Perched upon the window sill, you sit motionless in the darkness of your room, letting the total silence from your half of the wall isolate the music coming from next door. If this couldn't send a baby to sleep, then you don't know what can. You stifle a laugh hearing his attempts trying to keep a low volume so as to not wake his neighbours, but it's okay, because you're already awake. You've been awake for hours.

Having been acquainted only a couple of months ago, there's not much to Dan, but enough to know the basics: name, age, occupation and bits and bobs of interests. You could confidently classify yourself as a friend to him seeing that none of the older gits that live here didn't give a toss about who he was. So, to make him feel welcome in a particularly unwelcoming block of flats, you introduced yourself as a friendly next door neighbour. And you still uphold that reputation to this day. When you first met him it only took you a couple of seconds to admit to yourself that yeah, he's quite the looker. But that much-relied-upon spark that was created upon meeting didn't have enough power to push you over the borderline of friendship, and therein lies the problem as to why you're nothing more than 'friends'.

Again looking at the clock you begin to ponder why he's awake at such an ungodly hour. Nothing comes to head, but if it's led him to console himself by playing his comforting music, then maybe it's best you check up on him. Yeah. He might need company. Company can't harm anyone, right?

Kneeling on your bed with ear pressed flat against the coldness of the crumbling wall, you gently tap a rhythmic beat hoping to be noticed and almost imminently the music comes to you a halt. You can just make out a coherent "ow" as a cluster of noise rumbles from the room beside you as he races towards the wall.

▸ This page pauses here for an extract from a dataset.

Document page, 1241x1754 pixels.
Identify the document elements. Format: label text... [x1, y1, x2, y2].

Clumsy. Soon you hear an identical beat being communicated back to you and it sends a smile to your lips.

"Hello." His slightly raspy, but prominent voice politely greets.

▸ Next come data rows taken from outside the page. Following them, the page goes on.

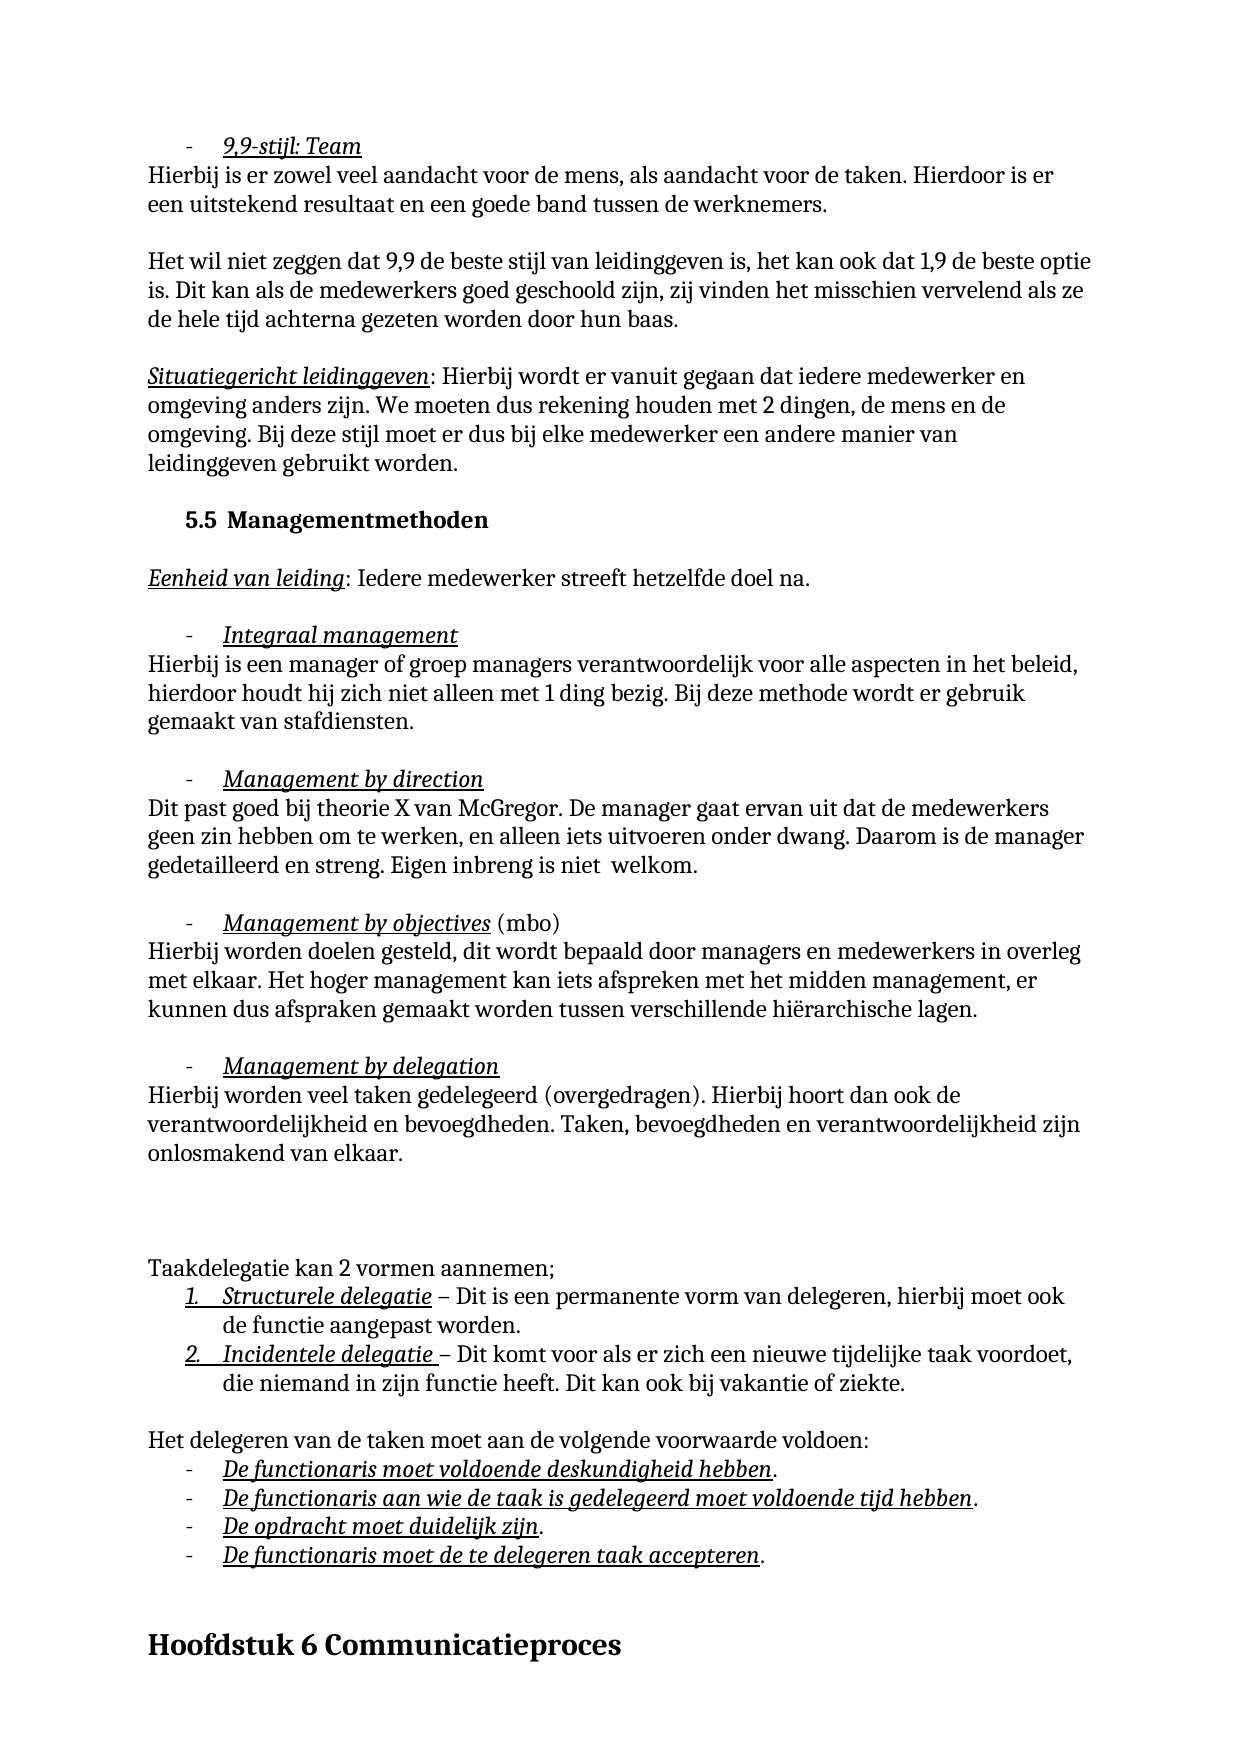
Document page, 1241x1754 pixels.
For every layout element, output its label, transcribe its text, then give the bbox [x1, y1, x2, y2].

text Hierbij worden veel taken gedelegeerd (overgedragen). Hierbij hoort dan ook de verantwoordelijkheid en bevoegdheden. Taken, bevoegdheden en verantwoordelijkheid zijn onlosmakend van elkaar. [148, 1081, 1093, 1167]
list De functionaris aan wie de taak is gedelegeerd moet voldoende tijd hebben. [185, 1483, 1093, 1512]
text Hierbij is een manager of groep managers verantwoordelijk voor alle aspecten in het beleid, hierdoor houdt hij zich niet alleen met 1 ding bezig. Bij deze methode wordt er gebruik gemaakt van stafdiensten. [148, 650, 1093, 736]
list Management by delegation [185, 1052, 1093, 1081]
text Taakdelegatie kan 2 vormen aannemen; [148, 1253, 1093, 1282]
list De functionaris moet de te delegeren taak accepteren. [185, 1541, 1093, 1570]
text Dit past goed bij theorie X van McGregor. De manager gaat ervan uit dat de medewerkers geen zin hebben om te werken, en alleen iets uitvoeren onder dwang. Daarom is de manager gedetailleerd en streng. Eigen inbreng is niet welkom. [148, 793, 1093, 880]
list 9,9-stijl: Team [185, 132, 1093, 161]
list Management by objectives (mbo) [185, 908, 1093, 937]
list Incidentele delegatie – Dit komt voor als er zich een nieuwe tijdelijke taak voordoet, die niemand in zijn functie heeft. Dit kan ook bij vakantie of ziekte. [185, 1340, 1093, 1397]
text Eenheid van leiding: Iedere medewerker streeft hetzelfde doel na. [148, 563, 1093, 592]
list Managementmethoden [185, 506, 1093, 535]
list De opdracht moet duidelijk zijn. [185, 1512, 1093, 1541]
text Hierbij worden doelen gesteld, dit wordt bepaald door managers en medewerkers in overleg met elkaar. Het hoger management kan iets afspreken met het midden management, er kunnen dus afspraken gemaakt worden tussen verschillende hiërarchische lagen. [148, 937, 1093, 1023]
text Hierbij is er zowel veel aandacht voor de mens, als aandacht voor de taken. Hierdoor is er een uitstekend resultaat en een goede band tussen de werknemers. [148, 161, 1093, 218]
list De functionaris moet voldoende deskundigheid hebben. [185, 1455, 1093, 1483]
list Structurele delegatie – Dit is een permanente vorm van delegeren, hierbij moet ook de functie aangepast worden. [185, 1282, 1093, 1340]
text Het wil niet zeggen dat 9,9 de beste stijl van leidinggeven is, het kan ook dat 1,9 de beste optie is. Dit kan als de medewerkers goed geschoold zijn, zij vinden het misschien vervelend als ze de hele tijd achterna gezeten worden door hun baas. [148, 247, 1093, 333]
list Integraal management [185, 621, 1093, 650]
text Situatiegericht leidinggeven: Hierbij wordt er vanuit gegaan dat iedere medewerker en omgeving anders zijn. We moeten dus rekening houden met 2 dingen, de mens en de omgeving. Bij deze stijl moet er dus bij elke medewerker een andere manier van leidinggeven gebruikt worden. [148, 362, 1093, 477]
text Hoofdstuk 6 Communicatieproces [148, 1627, 1093, 1663]
list Management by direction [185, 765, 1093, 793]
text Het delegeren van de taken moet aan de volgende voorwaarde voldoen: [148, 1426, 1093, 1455]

"Hi." You gently respond, his voice causing excitatory effects on your heart.

"It's way past your bedtime is it not?" You hear his jokingly authoritative tone of his soothing voice vibrate through the walls.

"Can't sleep. What about you?" You loudly whisper back. You press your hand against your wall, wishing that the wall wasn't really there. You hear a deflated sigh and a brief moment of silence as if he is letting the defeat of having no sleep settle in.